Data Show That the Combination of Insulin Degludec/Insulin Aspart Significantly Reduced Hypoglycaemia in Type 1 and Type 2 Diabetes Patients

DUBAI, United Arab Emirates--(BUSINESS WIRE)--A soluble co-formulation of insulin degludec and insulin aspart (IDegAsp) was associated with a 58% lower rate of confirmed hypoglycaemic episodes in people with type 2 diabetes compared to biphasic insulin aspart 30 (BIAsp 30) when dosed twice-daily. This is according to a study released today by Novo Nordisk at the International Diabetes Federation (IDF) 21^st World Diabetes Congress.¹

“These benefits, along with the lower risk of hypoglycaemia and improved FPG shown in these studies, are very promising for people living with type 2 diabetes.”

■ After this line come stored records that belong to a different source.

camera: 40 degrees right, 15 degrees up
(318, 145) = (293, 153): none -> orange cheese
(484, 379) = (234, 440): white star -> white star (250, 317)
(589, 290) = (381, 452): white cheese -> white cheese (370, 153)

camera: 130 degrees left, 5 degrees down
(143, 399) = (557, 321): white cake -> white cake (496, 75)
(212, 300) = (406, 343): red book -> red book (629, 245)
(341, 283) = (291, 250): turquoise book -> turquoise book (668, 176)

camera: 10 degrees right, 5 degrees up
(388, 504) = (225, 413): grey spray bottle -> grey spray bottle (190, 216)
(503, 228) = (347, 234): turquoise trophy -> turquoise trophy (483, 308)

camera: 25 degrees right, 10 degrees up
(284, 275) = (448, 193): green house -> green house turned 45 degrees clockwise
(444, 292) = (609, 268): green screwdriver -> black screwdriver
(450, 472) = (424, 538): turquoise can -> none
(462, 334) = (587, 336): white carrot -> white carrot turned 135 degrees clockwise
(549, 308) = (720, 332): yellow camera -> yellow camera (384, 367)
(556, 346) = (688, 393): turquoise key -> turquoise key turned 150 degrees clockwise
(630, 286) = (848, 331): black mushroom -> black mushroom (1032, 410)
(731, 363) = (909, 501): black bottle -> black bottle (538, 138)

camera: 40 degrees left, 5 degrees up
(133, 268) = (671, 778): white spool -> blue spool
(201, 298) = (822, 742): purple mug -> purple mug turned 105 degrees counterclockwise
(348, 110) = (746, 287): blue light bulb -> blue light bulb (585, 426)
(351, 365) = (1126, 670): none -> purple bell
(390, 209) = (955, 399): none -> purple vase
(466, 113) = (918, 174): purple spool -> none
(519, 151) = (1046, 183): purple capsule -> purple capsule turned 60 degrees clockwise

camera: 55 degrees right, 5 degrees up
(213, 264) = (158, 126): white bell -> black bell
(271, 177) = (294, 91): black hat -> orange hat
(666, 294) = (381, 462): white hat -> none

In this phase 2 study, the overall occurrence of confirmed hypoglycaemia was lower with IDegAsp than with BIAsp 30 during the day as well as at night (nocturnal events, occurring between midnight and 06.00 am). Improvements in fasting plasma glucose (FPG) were also seen, with levels significantly lower in the insulin degludec/insulin aspart group vs biphasic insulin aspart 30 (6.4 vs. 7.5 mmol/l^**). The study also found that insulin degludec/insulin aspart was well tolerated and provided comparable overall glycaemic control to biphasic insulin aspart (mean HbA1c at week 16: 6.7% vs. 6.7%) .¹

“The unique way in which insulin degludec/insulin aspart works, with the basal insulin component providing an ultra-long and steady action profile, plus a bolus boost of insulin aspart, provides a simple way to introduce mealtime dosing at any meal,” said Dr Alan Moses, Corporate Vice President and Chief Medical Officer, Novo Nordisk. “These benefits, along with the lower risk of hypoglycaemia and improved FPG shown in these studies, are very promising for people living with type 2 diabetes.”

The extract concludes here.